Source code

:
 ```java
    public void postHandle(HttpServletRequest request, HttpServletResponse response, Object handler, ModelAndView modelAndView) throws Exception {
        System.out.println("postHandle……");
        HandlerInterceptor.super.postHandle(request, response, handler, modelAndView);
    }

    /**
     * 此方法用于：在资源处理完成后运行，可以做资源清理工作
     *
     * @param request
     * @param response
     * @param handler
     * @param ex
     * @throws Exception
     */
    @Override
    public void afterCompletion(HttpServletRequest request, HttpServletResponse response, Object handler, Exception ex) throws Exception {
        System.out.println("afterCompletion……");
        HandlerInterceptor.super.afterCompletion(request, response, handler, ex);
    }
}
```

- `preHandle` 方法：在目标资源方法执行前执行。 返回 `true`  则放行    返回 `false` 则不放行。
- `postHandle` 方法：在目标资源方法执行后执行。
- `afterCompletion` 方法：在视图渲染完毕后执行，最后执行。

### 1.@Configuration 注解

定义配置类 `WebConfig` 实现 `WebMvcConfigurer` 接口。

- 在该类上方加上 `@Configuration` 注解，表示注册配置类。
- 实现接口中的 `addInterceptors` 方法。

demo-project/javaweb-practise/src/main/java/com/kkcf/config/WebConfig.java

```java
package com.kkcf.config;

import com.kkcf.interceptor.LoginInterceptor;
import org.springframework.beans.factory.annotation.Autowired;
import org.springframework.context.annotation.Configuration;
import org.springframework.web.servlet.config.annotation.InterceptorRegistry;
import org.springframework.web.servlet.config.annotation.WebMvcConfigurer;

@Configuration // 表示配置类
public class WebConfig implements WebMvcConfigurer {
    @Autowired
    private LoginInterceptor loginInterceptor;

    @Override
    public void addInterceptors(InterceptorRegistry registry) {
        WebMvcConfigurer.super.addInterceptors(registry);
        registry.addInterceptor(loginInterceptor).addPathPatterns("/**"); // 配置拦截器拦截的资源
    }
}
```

________

EXERCISE DESCRIPTION
If a line in the listing holds the word "kkcf", copy it out.

RESULT OF THIS TASK
demo-project/javaweb-practise/src/main/java/com/kkcf/config/WebConfig.java
package com.kkcf.config;
import com.kkcf.interceptor.LoginInterceptor;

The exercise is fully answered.